I am working on text clustering. I would need to plot the data using different colours.
I used kmeans
method for clustering and tf-idf
for similarity.
kmeans_labels =KMeans(n_clusters=3).fit(vectorized_text).labels_
pipeline = Pipeline([('tfidf', TfidfVectorizer())])
X = pipeline.fit_transform(X_train['Sentences']).todense()
pca = PCA(n_components=2).fit(X)
data2D = pca.transform(X)
plt.scatter(data2D[:,0], data2D[:,1])
kmeans.fit(X)
centers2D = pca.transform(kmeans.cluster_centers_)
labels=np.array([kmeans.labels_])
Currently, my output looks like: there are a few elements as it is a test.
I would need to add labels (they are strings) and differentiate dots by clusters: each cluster should have its own colour to make the reader easy to analyse the chart.
Could you please tell me how to change my code in order to include both labels and colours? I think any example it would be great.

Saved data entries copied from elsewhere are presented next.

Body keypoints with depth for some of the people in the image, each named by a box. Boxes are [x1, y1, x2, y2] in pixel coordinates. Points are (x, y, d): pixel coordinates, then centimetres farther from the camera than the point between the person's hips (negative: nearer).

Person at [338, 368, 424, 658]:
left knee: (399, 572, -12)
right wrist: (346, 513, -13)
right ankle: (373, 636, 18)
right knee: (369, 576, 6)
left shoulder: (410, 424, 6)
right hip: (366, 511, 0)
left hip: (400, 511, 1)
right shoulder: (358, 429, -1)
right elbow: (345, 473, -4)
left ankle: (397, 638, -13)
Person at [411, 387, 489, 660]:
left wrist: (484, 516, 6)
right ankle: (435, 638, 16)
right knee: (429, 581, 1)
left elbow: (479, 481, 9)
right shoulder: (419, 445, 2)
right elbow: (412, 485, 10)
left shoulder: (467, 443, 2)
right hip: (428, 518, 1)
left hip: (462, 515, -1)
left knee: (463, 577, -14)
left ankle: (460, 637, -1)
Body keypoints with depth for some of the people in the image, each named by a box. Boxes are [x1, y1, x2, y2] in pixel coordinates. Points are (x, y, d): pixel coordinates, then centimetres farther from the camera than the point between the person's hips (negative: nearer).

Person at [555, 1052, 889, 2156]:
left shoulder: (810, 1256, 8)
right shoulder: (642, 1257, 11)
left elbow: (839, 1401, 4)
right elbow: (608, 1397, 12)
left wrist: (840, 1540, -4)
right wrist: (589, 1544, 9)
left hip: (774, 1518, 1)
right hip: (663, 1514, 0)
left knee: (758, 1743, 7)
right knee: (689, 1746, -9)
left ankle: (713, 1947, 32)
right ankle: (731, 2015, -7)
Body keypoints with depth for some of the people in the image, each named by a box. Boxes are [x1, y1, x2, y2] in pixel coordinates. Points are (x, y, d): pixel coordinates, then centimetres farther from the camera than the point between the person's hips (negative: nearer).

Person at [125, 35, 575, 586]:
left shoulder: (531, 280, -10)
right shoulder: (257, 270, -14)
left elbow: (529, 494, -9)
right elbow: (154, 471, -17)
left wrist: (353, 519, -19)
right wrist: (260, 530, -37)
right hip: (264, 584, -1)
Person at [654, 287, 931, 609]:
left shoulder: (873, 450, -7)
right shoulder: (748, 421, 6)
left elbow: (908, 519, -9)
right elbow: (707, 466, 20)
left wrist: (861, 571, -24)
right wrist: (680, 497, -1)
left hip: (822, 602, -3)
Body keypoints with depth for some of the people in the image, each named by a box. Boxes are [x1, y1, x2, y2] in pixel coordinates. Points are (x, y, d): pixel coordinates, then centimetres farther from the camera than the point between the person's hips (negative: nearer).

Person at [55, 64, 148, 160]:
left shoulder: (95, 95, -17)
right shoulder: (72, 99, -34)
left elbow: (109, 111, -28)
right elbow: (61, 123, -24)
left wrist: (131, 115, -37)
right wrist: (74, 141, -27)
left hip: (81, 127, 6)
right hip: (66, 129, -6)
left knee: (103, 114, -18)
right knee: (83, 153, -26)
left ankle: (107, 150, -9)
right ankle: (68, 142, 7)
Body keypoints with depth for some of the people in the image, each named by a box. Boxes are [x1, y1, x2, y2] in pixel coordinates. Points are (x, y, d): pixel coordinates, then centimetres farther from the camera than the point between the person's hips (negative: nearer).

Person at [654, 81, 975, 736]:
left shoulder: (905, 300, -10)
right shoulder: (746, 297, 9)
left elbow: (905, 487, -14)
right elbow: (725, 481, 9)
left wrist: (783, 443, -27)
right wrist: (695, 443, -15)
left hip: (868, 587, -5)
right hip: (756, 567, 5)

A sample of my dataset is (the output above was generated from a different sample):
Sentences
Where do we do list them? ...
Make me a list of the things we would need and I'll take you into town. ...
Do you have a list yet? ...
The first was a list for Howie. ...
You're not on my list tonight. ...
I'm gonna print this list on my computer, given you're always bellyaching about my writing.